Naturellement, les biologistes et les médecins de l’île avaient cherché, dès les premiers jours, sous la direction de Bahanba, un antidote au JL3.

En utilisant le virus et son contraire – si on trouvait celui-ci – l’humanité pourrait, peut-être, utiliser l’immortalité au lieu de la subir.

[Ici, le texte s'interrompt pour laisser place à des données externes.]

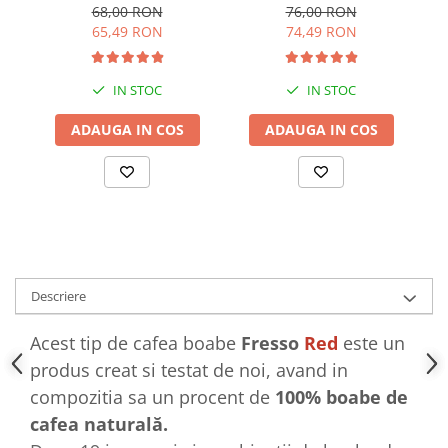
vending 1kg
1kg
68,00 RON
76,00 RON
65,49 RON
74,49 RON
IN STOC
IN STOC
ADAUGA IN COS
ADAUGA IN COS
Descriere
Acest tip de cafea boabe
Fresso
Red
este un
produs creat si testat de noi, avand in
compozitia sa un procent de
100% boabe de
cafea naturală.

Mais les travaux d’Hamblain, de Galdos, de Ramsay, de Roland, de leurs collègues russes et chinois n’avaient donné aucun résultat. Le JL3, qui avait vaincu le cancer jusqu’à lui indomptable, et fait reculer la mort, se montrait à son tour rétif à toute tentative de dressage ou d’asservissement. Un vaccin mis au point par Galdos, le C41, avait suscité quelques espoirs. Il retardait de six mois la contagion chez les rats. Mais il n’avait aucun effet sur le singe. Il permettait la naissance d’un commencement d’épi chez le maïs. Mais les grains restaient gros comme du poivre et ne mûrissaient pas. Le riz et le blé demeuraient totalement indifférents au traitement et continuaient à ne donner que des fleurs. Un plant de tomate avait produit des fruits sans discontinuer pendant vingt-six mois, puis arrosé de JL3, s’était remis à la fleur. Trois vieux chiens et trois vieux chats importés d’Europe avaient été traités au C41 dès leur arrivée. Malgré ce vaccin, les chats avaient subi la contagion dans les délais habituels. Mais les chiens avaient bien réagi, c’est-à-dire qu’ils avaient continué de vieillir comme tous les vieux chiens du monde, et des injections directes de sang contaminé n’avaient pas arrêté leur décrépitude. La femelle était morte d’une tumeur de la mamelle après l’avoir traînée à terre pendant des mois, le mâle cocker d’un arrêt du cœur et le caniche d’une pneumonie.

Quel serait l’effet du C41 sur l’homme ? Rien, dans l’expérimentation sur les animaux et les plantes ne permettait de le présumer. Il fallait passer à l’expérimentation directe. Mais quand arrivait un nouveau venu, vierge de JL3, qui aurait osé lui proposer de servir de cobaye, et de risquer ainsi sa chance d’immortalité ?

Quand Jeanne apprit par Roland l’existence du C41 et son effet sur les chiens, elle demanda à être vaccinée.